## Task requirements
Once the line holding "TENISOWY - CENNIK" is written out, stop; begin at the first line of the material below and retype exactly, dropping pictures.

## Exercise materials
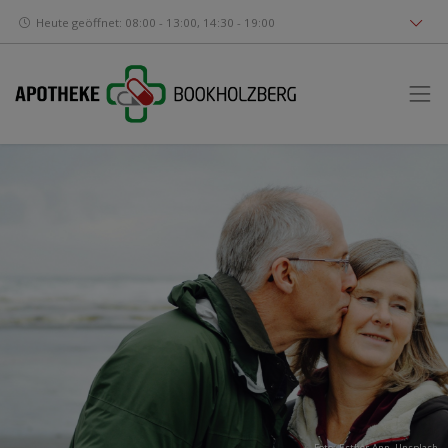
Heute geöffnet: 08:00 - 13:00, 14:30 - 19:00
Foto:
Esther Ann
,
Unsplash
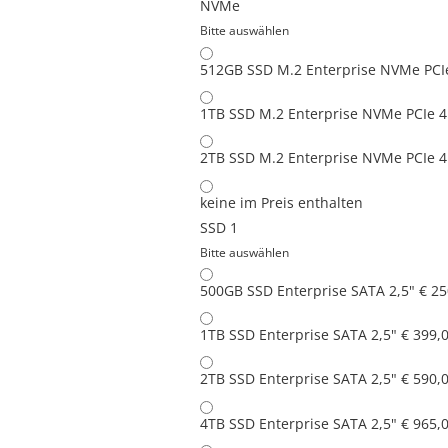
NVMe
Bitte auswählen
512GB SSD M.2 Enterprise NVMe PCIe
1TB SSD M.2 Enterprise NVMe PCIe 4
2TB SSD M.2 Enterprise NVMe PCIe 4
keine
im Preis enthalten
SSD 1
Bitte auswählen
500GB SSD Enterprise SATA 2,5"
€ 25
1TB SSD Enterprise SATA 2,5"
€ 399,
2TB SSD Enterprise SATA 2,5"
€ 590,
4TB SSD Enterprise SATA 2,5"
€ 965,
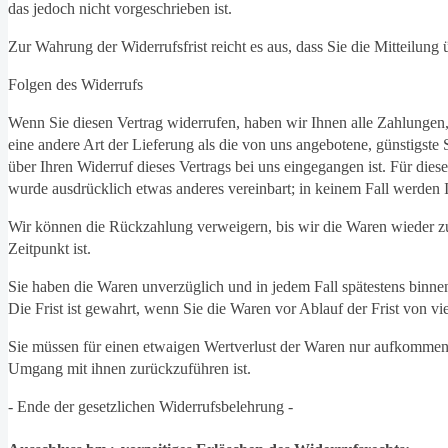
das jedoch nicht vorgeschrieben ist.
Zur Wahrung der Widerrufsfrist reicht es aus, dass Sie die Mitteilung
Folgen des Widerrufs
Wenn Sie diesen Vertrag widerrufen, haben wir Ihnen alle Zahlungen, 
eine andere Art der Lieferung als die von uns angebotene, günstigst
über Ihren Widerruf dieses Vertrags bei uns eingegangen ist. Für die
wurde ausdrücklich etwas anderes vereinbart; in keinem Fall werden
Wir können die Rückzahlung verweigern, bis wir die Waren wieder zu
Zeitpunkt ist.
Sie haben die Waren unverzüglich und in jedem Fall spätestens binne
Die Frist ist gewahrt, wenn Sie die Waren vor Ablauf der Frist von 
Sie müssen für einen etwaigen Wertverlust der Waren nur aufkommen,
Umgang mit ihnen zurückzuführen ist.
- Ende der gesetzlichen Widerrufsbelehrung -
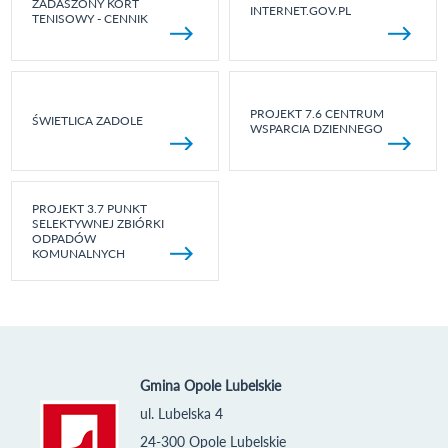
ZADASZONY KORT
INTERNET.GOV.PL
TENISOWY - CENNIK
PROJEKT 7.6 CENTRUM
ŚWIETLICA ZADOLE
WSPARCIA DZIENNEGO
PROJEKT 3.7 PUNKT
SELEKTYWNEJ ZBIÓRKI
ODPADÓW
KOMUNALNYCH
Gmina Opole Lubelskie
ul. Lubelska 4
24-300 Opole Lubelskie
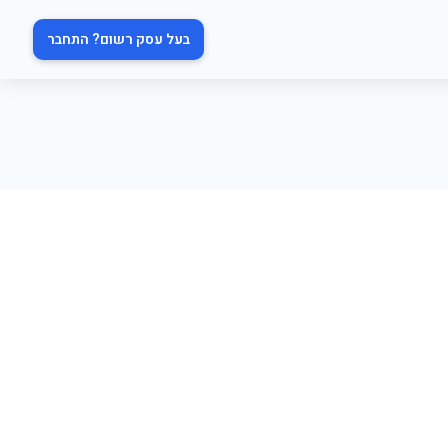
בעל עסק רשום? התחבר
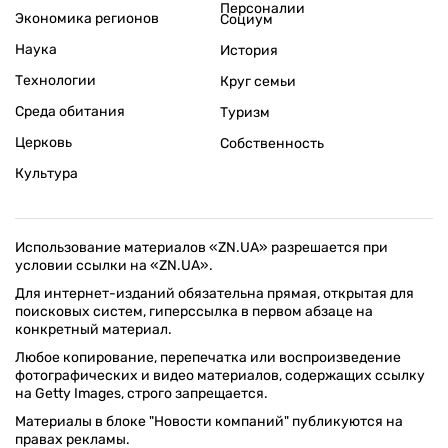
ПОДДЕРЖАТЬ ZN.UA
Поддержать независимую
журналистику!
ЗЕРКАЛО НЕДЕЛИ
не подводим с 1994-го года
АРХИВ
Внутренняя политика
Социальная защита
Международная политика
Зарубежная экономика
Макроуровень
Конфликт интересов
Энергорынок
Экономическая
безопасность
Приватизация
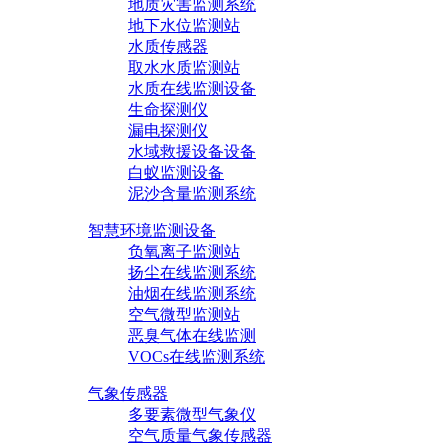
地质灾害监测系统
地下水位监测站
水质传感器
取水水质监测站
水质在线监测设备
生命探测仪
漏电探测仪
水域救援设备设备
白蚁监测设备
泥沙含量监测系统
智慧环境监测设备
负氧离子监测站
扬尘在线监测系统
油烟在线监测系统
空气微型监测站
恶臭气体在线监测
VOCs在线监测系统
气象传感器
多要素微型气象仪
空气质量气象传感器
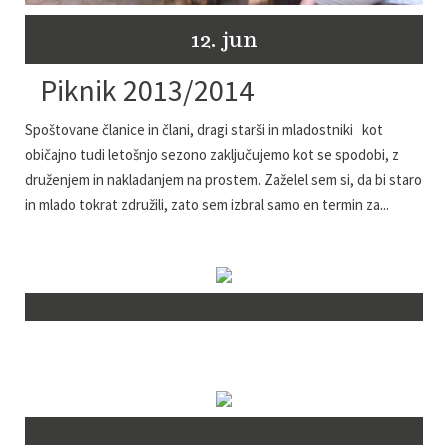
12. jun
Piknik 2013/2014
Spoštovane članice in člani, dragi starši in mladostniki kot
običajno tudi letošnjo sezono zaključujemo kot se spodobi, z
druženjem in nakladanjem na prostem. Zaželel sem si, da bi staro
in mlado tokrat združili, zato sem izbral samo en termin za...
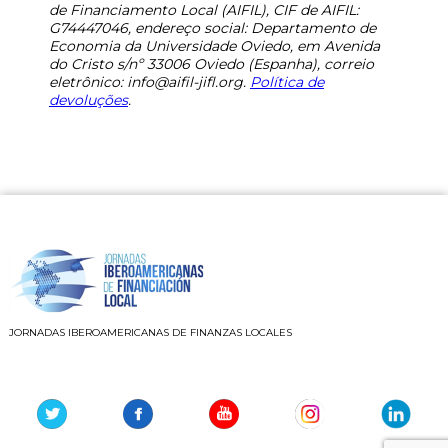
de Financiamento Local (AIFIL), CIF de AIFIL:
G74447046, endereço social: Departamento de
Economia da Universidade Oviedo, em Avenida
do Cristo s/nº 33006 Oviedo (Espanha), correio
eletrônico:
info@aifil-jifl.org
.
Política de
devoluções
.
JORNADAS IBEROAMERICANAS DE FINANZAS LOCALES
Youtube
Instagram
Linkedin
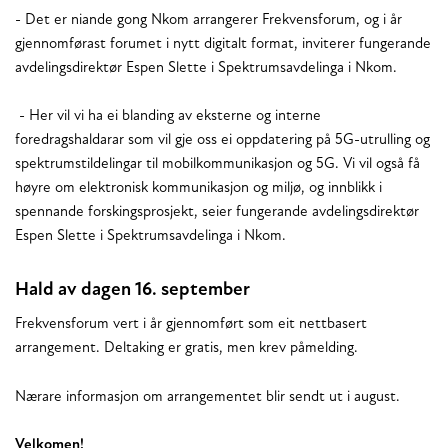
- Det er niande gong Nkom arrangerer Frekvensforum, og i år
gjennomførast forumet i nytt digitalt format, inviterer fungerande
avdelingsdirektør Espen Slette i Spektrumsavdelinga i Nkom.
- Her vil vi ha ei blanding av eksterne og interne
foredragshaldarar som vil gje oss ei oppdatering på 5G-utrulling og
spektrumstildelingar til mobilkommunikasjon og 5G. Vi vil også få
høyre om elektronisk kommunikasjon og miljø, og innblikk i
spennande forskingsprosjekt, seier fungerande avdelingsdirektør
Espen Slette i Spektrumsavdelinga i Nkom.
Hald av dagen 16. september
Frekvensforum vert i år gjennomført som eit nettbasert
arrangement. Deltaking er gratis, men krev påmelding.
Nærare informasjon om arrangementet blir sendt ut i august.
Velkomen!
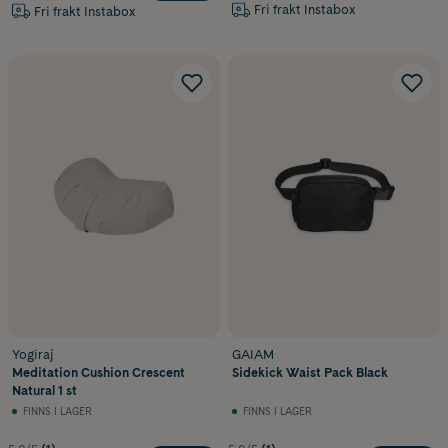
Fri frakt Instabox
Fri frakt Instabox
Yogiraj
GAIAM
Meditation Cushion Crescent
Sidekick Waist Pack Black
Natural 1 st
FINNS I LAGER
FINNS I LAGER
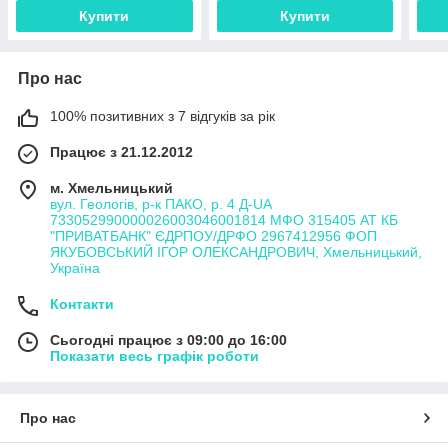
Купити
Купити
Про нас
100% позитивних з 7 відгуків за рік
Працює з 21.12.2012
м. Хмельницький
вул. Геологів, р-к ПАКО, р. 4 Д-UA
733052990000026003046001814 МФО 315405 АТ КБ
"ПРИВАТБАНК" ЄДРПОУ/ДРФО 2967412956 ФОП
ЯКУБОВСЬКИЙ ІГОР ОЛЕКСАНДРОВИЧ, Хмельницький,
Україна
Контакти
Сьогодні працює з 09:00 до 16:00
Показати весь графік роботи
Про нас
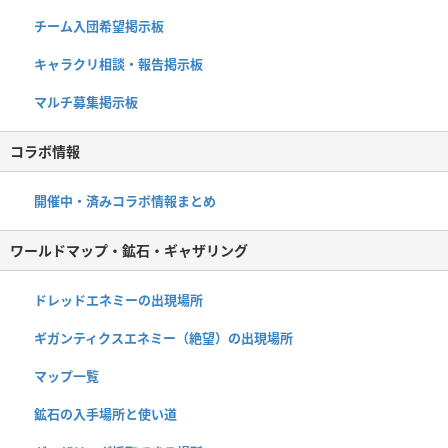
チーム入団希望掲示板
キャラクリ相談・報告掲示板
マルチ募集掲示板
コラボ情報
開催中・済みコラボ情報まとめ
ワールドマップ・鉱石・ギャザリング
ドレッドエネミーの出現場所
ギガンティクスエネミー（絶望）の出現場所
マップ一覧
鉱石の入手場所と使い道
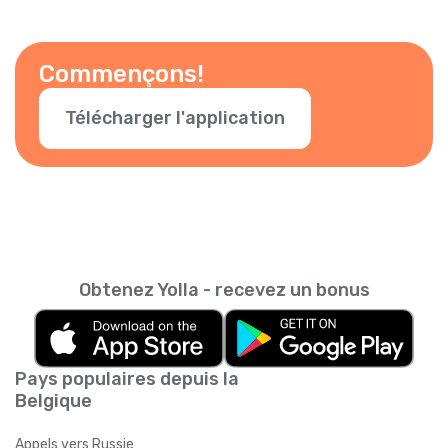
Commençons!
Télécharger l'application
Obtenez Yolla - recevez un bonus
Pays populaires depuis la
Belgique
Appels vers Russie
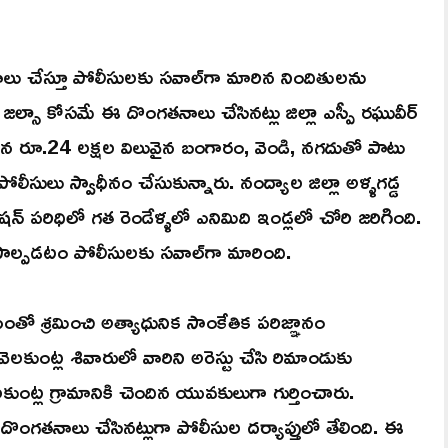
ు చేస్తూ పోలీసులకు సవాల్‎గా మారిన నిందితులను
ం జల్సా కోసమే ఈ దొంగతనాలు చేసినట్లు జిల్లా ఎస్పీ రఘువీర్
 గురైన రూ.24 లక్షల విలువైన బంగారం, వెండి, నగదుతో పాటు
సులు స్వాధీనం చేసుకున్నారు. నంద్యాల జిల్లా అళ్ళగడ్డ
ేషన్ పరిధిలో గత రెండేళ్ళలో ఎనిమిది ఇండ్లలో చోరి జరిగింది.
పాల్పడటం పోలీసులకు సవాల్‎గా మారింది.
ంతో శ్రమించి అత్యాధునిక సాంకేతిక పరిజ్ఞానం
లకుంట్ల శివారులో వారిని అరెస్టు చేసి రిమాండుకు
ంట్ల గ్రామానికి చెందిన యువకులుగా గుర్తించారు.
ొంగతనాలు చేసినట్లుగా పోలీసుల దర్యాప్తులో తేలింది. ఈ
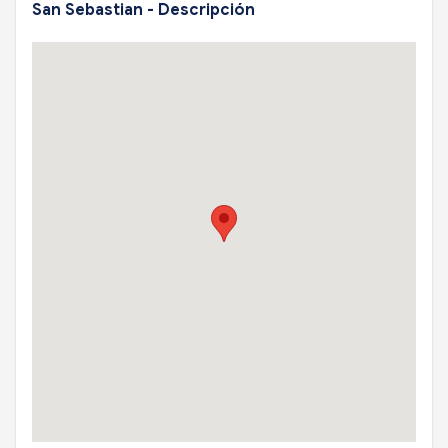
San Sebastian - Descripción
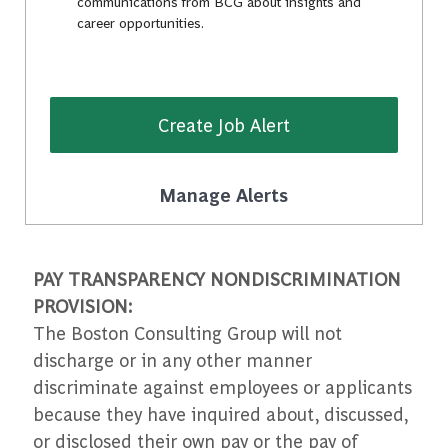
communications from BCG about insights and
career opportunities.
Create Job Alert
Manage Alerts
PAY TRANSPARENCY NONDISCRIMINATION
PROVISION:
The Boston Consulting Group will not
discharge or in any other manner
discriminate against employees or applicants
because they have inquired about, discussed,
or disclosed their own pay or the pay of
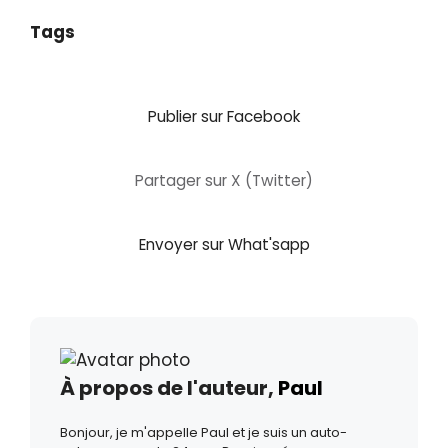
Tags
Publier sur Facebook
Partager sur X (Twitter)
Envoyer sur What'sapp
À propos de l'auteur,
Paul
Bonjour, je m'appelle Paul et je suis un auto-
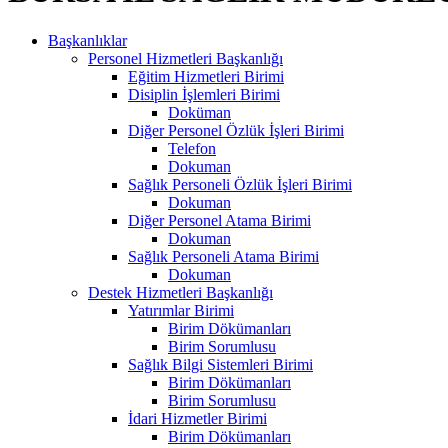
Başkanlıklar
Personel Hizmetleri Başkanlığı
Eğitim Hizmetleri Birimi
Disiplin İşlemleri Birimi
Doküman
Diğer Personel Özlük İşleri Birimi
Telefon
Dokuman
Sağlık Personeli Özlük İşleri Birimi
Dokuman
Diğer Personel Atama Birimi
Dokuman
Sağlık Personeli Atama Birimi
Dokuman
Destek Hizmetleri Başkanlığı
Yatırımlar Birimi
Birim Dökümanları
Birim Sorumlusu
Sağlık Bilgi Sistemleri Birimi
Birim Dökümanları
Birim Sorumlusu
İdari Hizmetler Birimi
Birim Dökümanları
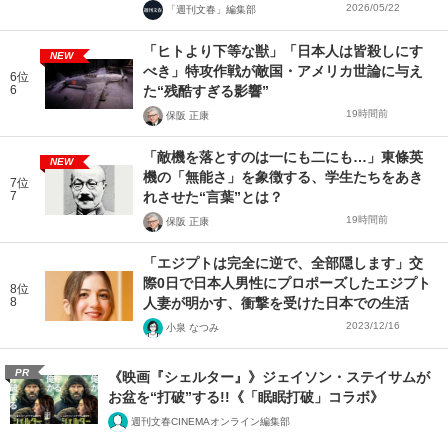
2026/05/22
「週刊文春」編集部
「ヒトより下等な獣」「日本人は皆殺しにす
NEW
べき」特攻作戦が敵国・アメリカ世論に与え
6位
6
た“残酷すぎる影響”
19時間前
保阪 正康
「敵機を落とすのは一にも二にも…」東條英
NEW
機の「無能さ」を象徴する、学生たちをあき
7位
7
れさせた“言葉”とは？
19時間前
保阪 正康
「エジプトは完全に逆で、全部隠します」交
際0日で日本人男性にプロポーズしたエジプト
8位
8
人妻が明かす、衝撃を受けた日本での生活
2023/12/16
小泉 なつみ
PR
《映画『シェルター』》ジェイソン・ステイサムが
お盆を“打破”する!!《「眠眠打破」コラボ》
週刊文春CINEMAオンライン編集部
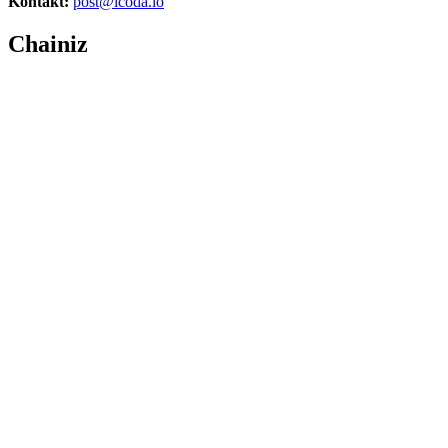
Kontakt:
post@icoda.io
Chainiz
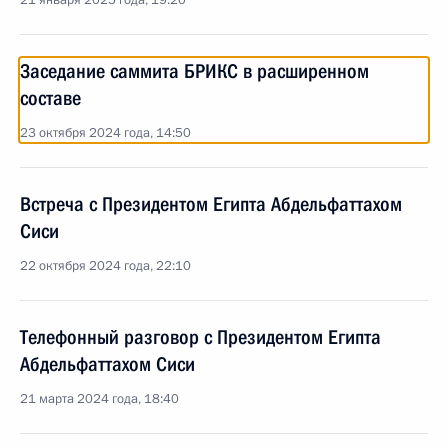
21 января 2025 года, 19:20
Заседание саммита БРИКС в расширенном
составе
23 октября 2024 года, 14:50
Встреча с Президентом Египта Абдельфаттахом
Сиси
22 октября 2024 года, 22:10
Телефонный разговор с Президентом Египта
Абдельфаттахом Сиси
21 марта 2024 года, 18:40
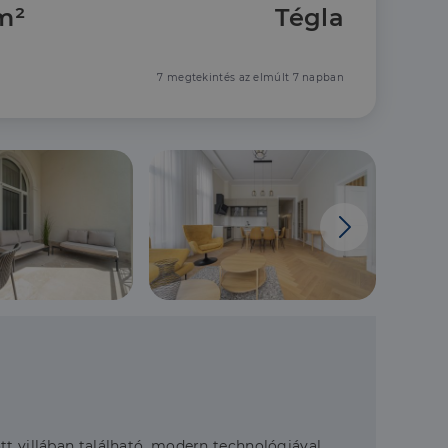
m²
Tégla
7 megtekintés az elmúlt 7 napban
tt villában található, modern technológiával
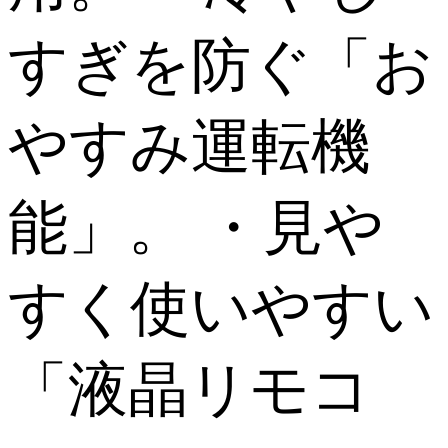
すぎを防ぐ「お
やすみ運転機
能」。 ・見や
すく使いやすい
「液晶リモコ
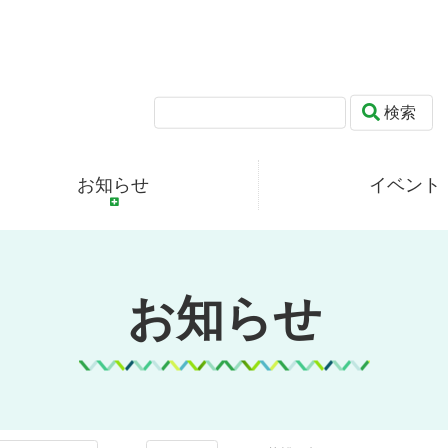
検索
お知らせ
イベント
お知らせ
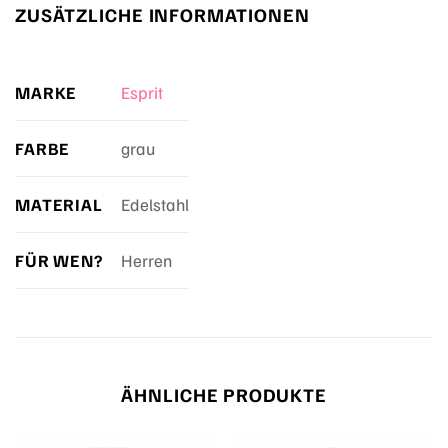
ZUSÄTZLICHE INFORMATIONEN
MARKE
Esprit
FARBE
grau
MATERIAL
Edelstahl
FÜR WEN?
Herren
ÄHNLICHE PRODUKTE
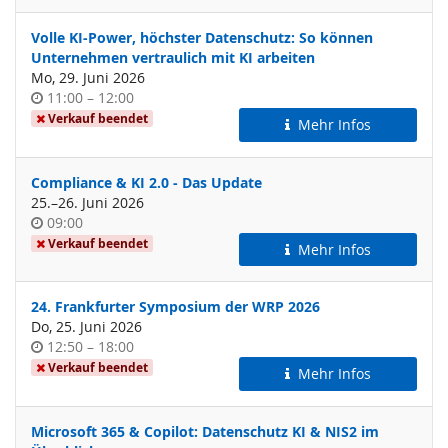
Volle KI-Power, höchster Datenschutz: So können
Unternehmen vertraulich mit KI arbeiten
Mo, 29. Juni 2026
Uhrzeit
bis
11:00
–
12:00
Verkauf beendet
Mehr Infos
Compliance & KI 2.0 - Das Update
bis
25.
–
26. Juni 2026
Uhrzeit
09:00
Verkauf beendet
Mehr Infos
24. Frankfurter Symposium der WRP 2026
Do, 25. Juni 2026
Uhrzeit
bis
12:50
–
18:00
Verkauf beendet
Mehr Infos
Microsoft 365 & Copilot: Datenschutz KI & NIS2 im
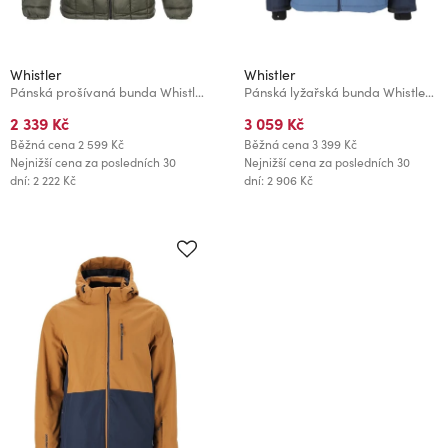
Whistler
Whistler
Pánská prošívaná bunda Whistler Luis
Pánská lyžařská bunda Whistler Drizzle M
2 339 Kč
3 059 Kč
Běžná cena
2 599 Kč
Běžná cena
3 399 Kč
Nejnižší cena za posledních 30
Nejnižší cena za posledních 30
dní: 2 222 Kč
dní: 2 906 Kč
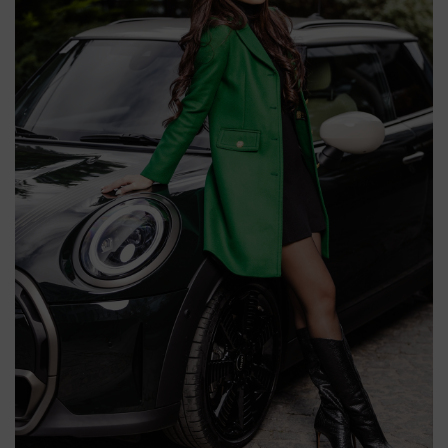
Абонирай се за седмичния нюзлетер на
твоят БИЗНЕС и ще получаваш избрани
авторски бизнес статии, информация за
наши проекти и събития, специални
покани
Моля въведете вашият е-маил адрес
Абонирай се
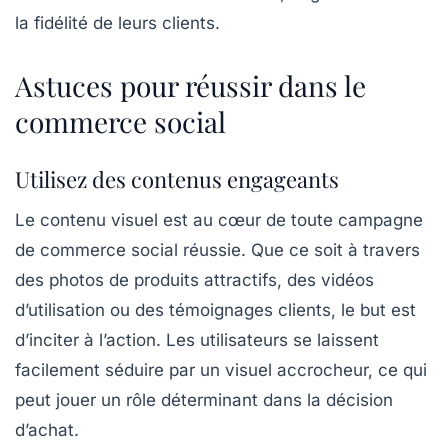
la fidélité de leurs clients.
Astuces pour réussir dans le
commerce social
Utilisez des contenus engageants
Le contenu visuel est au cœur de toute campagne
de commerce social réussie. Que ce soit à travers
des photos de produits attractifs, des vidéos
d’utilisation ou des témoignages clients, le but est
d’inciter à l’action. Les utilisateurs se laissent
facilement séduire par un visuel accrocheur, ce qui
peut jouer un rôle déterminant dans la décision
d’achat.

## Solved exercise
Heute geöffnet: 08:00 - 13:00, 14:30 - 19:00
Foto:
Esther Ann
,
Unsplash
NVMe
Bitte auswählen
512GB SSD M.2 Enterprise NVMe PCIe
1TB SSD M.2 Enterprise NVMe PCIe 4
2TB SSD M.2 Enterprise NVMe PCIe 4
keine
im Preis enthalten
SSD 1
Bitte auswählen
500GB SSD Enterprise SATA 2,5"
€ 25
1TB SSD Enterprise SATA 2,5"
€ 399,
2TB SSD Enterprise SATA 2,5"
€ 590,
4TB SSD Enterprise SATA 2,5"
€ 965,
das jedoch nicht vorgeschrieben ist.
Zur Wahrung der Widerrufsfrist reicht es aus, dass Sie die Mitteilung
Folgen des Widerrufs
Wenn Sie diesen Vertrag widerrufen, haben wir Ihnen alle Zahlungen, 
eine andere Art der Lieferung als die von uns angebotene, günstigst
über Ihren Widerruf dieses Vertrags bei uns eingegangen ist. Für die
wurde ausdrücklich etwas anderes vereinbart; in keinem Fall werden
Wir können die Rückzahlung verweigern, bis wir die Waren wieder zu
Zeitpunkt ist.
Sie haben die Waren unverzüglich und in jedem Fall spätestens binne
Die Frist ist gewahrt, wenn Sie die Waren vor Ablauf der Frist von 
Sie müssen für einen etwaigen Wertverlust der Waren nur aufkommen,
Umgang mit ihnen zurückzuführen ist.
- Ende der gesetzlichen Widerrufsbelehrung -
ZADASZONY KORT
INTERNET.GOV.PL
TENISOWY - CENNIK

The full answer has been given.